電源部は、部品を実装して動作を確認するたびにテスターでショートしていないかを測る必要があります。
事故を防ぐためにも、面倒臭がらずにマメに確認することが大事です。

続いてMCUを実装しましょう。

MCUとは、Micro Control Unitの略で、CPU、メモリ、IO等が1チップに収められた、組み込み用のチップの総称です。他にも、MCUとかマイコンとか言われたりします。

SimpleCommanderでは、ESP-WROOM-02というものを使います。

20190111-10.jpg

実装の簡略化のため、DIP化されたものを使用します。

DIPとは、いわゆる昔ながらのICのカタチをしたもののことで、DIP化とはピンの幅などの企画をDIPに合わせたもののことを言います。
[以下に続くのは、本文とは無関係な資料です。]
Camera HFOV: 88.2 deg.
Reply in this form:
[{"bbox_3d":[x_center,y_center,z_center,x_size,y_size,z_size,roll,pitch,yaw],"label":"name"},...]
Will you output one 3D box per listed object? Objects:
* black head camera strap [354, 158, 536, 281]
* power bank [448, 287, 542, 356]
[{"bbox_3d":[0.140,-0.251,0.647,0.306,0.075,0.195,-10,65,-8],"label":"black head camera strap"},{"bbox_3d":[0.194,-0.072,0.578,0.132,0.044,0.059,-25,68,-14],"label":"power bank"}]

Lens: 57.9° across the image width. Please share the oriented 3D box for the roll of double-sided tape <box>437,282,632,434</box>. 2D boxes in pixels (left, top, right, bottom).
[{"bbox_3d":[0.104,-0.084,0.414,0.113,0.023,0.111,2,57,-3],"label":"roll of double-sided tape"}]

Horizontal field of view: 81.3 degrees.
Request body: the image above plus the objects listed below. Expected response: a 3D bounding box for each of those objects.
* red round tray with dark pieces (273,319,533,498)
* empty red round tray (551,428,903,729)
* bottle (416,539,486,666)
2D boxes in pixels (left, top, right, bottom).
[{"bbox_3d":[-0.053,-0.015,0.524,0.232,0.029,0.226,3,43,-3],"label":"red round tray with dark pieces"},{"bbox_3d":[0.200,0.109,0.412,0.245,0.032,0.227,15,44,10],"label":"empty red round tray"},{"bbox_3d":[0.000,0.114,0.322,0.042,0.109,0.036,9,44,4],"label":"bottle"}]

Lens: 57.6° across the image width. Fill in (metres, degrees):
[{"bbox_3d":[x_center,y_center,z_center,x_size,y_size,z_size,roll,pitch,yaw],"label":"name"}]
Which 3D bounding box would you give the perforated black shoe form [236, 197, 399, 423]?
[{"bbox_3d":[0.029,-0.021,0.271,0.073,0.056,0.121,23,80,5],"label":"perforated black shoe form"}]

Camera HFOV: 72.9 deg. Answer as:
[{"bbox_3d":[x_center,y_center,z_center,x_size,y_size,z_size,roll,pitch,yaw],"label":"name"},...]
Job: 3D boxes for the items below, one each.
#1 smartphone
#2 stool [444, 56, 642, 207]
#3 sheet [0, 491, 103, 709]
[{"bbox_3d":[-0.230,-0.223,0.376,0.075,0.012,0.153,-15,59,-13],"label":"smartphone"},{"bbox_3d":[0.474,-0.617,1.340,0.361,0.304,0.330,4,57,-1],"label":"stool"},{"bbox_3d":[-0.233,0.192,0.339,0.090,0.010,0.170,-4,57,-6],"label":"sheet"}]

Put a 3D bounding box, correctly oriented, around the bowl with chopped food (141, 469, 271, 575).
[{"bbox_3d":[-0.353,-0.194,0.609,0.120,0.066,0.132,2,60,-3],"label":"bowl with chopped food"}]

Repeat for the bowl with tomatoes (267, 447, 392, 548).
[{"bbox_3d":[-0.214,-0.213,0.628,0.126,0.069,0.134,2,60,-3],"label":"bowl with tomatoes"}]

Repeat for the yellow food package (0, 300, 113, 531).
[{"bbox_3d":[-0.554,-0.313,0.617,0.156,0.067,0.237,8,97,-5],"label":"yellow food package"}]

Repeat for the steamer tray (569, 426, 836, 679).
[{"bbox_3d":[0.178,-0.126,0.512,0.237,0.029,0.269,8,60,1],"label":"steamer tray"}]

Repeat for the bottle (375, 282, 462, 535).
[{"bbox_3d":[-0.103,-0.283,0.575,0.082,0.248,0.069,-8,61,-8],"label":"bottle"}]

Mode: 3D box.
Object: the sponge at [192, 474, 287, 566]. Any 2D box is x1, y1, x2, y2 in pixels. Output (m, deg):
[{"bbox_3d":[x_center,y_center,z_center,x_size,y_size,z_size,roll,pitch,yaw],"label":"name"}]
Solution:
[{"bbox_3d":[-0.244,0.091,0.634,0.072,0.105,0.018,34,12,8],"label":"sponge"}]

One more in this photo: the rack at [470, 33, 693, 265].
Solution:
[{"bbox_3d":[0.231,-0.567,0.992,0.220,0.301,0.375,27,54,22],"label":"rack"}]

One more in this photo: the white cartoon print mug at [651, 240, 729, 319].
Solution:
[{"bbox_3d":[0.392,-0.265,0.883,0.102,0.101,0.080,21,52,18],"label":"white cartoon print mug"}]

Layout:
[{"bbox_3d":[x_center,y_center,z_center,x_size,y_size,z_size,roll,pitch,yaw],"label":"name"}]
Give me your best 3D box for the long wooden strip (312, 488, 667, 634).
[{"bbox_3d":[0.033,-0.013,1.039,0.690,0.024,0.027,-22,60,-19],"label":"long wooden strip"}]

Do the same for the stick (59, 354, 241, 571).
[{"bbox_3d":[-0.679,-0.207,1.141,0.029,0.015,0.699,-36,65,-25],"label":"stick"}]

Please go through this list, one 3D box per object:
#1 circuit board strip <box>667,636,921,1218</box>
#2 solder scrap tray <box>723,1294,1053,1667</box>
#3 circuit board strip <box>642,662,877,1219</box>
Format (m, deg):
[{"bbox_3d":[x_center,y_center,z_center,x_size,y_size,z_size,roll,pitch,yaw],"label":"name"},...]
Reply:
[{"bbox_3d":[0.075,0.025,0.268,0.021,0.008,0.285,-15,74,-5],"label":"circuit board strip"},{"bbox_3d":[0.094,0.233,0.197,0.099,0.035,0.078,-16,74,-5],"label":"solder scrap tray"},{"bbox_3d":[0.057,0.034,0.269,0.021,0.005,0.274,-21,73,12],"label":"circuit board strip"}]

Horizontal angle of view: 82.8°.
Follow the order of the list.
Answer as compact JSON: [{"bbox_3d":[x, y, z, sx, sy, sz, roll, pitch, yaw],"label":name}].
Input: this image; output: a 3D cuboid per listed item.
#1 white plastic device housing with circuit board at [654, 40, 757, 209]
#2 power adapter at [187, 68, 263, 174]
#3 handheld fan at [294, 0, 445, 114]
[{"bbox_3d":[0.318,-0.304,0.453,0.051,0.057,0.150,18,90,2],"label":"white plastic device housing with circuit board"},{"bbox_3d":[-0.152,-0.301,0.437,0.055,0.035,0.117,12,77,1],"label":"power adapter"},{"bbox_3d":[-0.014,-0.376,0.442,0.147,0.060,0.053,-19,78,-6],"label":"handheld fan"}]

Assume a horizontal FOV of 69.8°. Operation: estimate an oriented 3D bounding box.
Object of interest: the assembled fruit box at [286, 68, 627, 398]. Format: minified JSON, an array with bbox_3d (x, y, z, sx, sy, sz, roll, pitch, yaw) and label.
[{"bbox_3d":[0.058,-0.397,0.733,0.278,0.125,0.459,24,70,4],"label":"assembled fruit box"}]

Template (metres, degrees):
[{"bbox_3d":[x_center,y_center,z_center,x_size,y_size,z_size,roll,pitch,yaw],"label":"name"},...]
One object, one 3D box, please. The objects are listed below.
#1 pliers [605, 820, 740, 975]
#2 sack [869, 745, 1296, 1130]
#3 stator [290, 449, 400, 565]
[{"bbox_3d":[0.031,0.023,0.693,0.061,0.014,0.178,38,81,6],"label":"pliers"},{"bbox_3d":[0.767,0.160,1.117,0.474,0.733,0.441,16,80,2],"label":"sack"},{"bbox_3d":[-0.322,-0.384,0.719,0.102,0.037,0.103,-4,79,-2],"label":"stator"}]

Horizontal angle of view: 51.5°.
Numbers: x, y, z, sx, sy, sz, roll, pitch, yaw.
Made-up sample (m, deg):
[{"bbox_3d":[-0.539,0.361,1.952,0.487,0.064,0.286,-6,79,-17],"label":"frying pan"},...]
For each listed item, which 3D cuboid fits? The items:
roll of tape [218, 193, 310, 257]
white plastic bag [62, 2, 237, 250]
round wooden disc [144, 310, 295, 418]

MCU部の回路はこちら。MCUに電源とリセットボタン、各種設定ジャンパ、いくつかの信号線の接続、デバッグ用UARTのコネクタを実装します。

20190111-12.jpg

実装済みのMCU部の拡大写真(表)がこちら。真ん中の黒い部品がICソケットです。MCU基盤が抜き差しできるようになっています。MCUを実装する前に通電してみて電圧を計測できるので、接続ミスがないことを予め確認できます。

20190111-13.jpg

20190111-14.jpg

完成しました。

表示部については試作の段階で回路を組んで確認していたので、特にいうこともありません。
最後に、全体の回路図を掲載します。

20190111-15.jpg

本機は、下図に示すような機器と連動し、会議室用のドリンクオーダーシステムとして完成しています。

20190111-16.jpg

この後、ソフトウェアの制作やMQTTサーバ等との接続テスト等を行う必要があります。

「Simple Commander」の制作は今回が最終回です。

ご愛読ありがとうございました。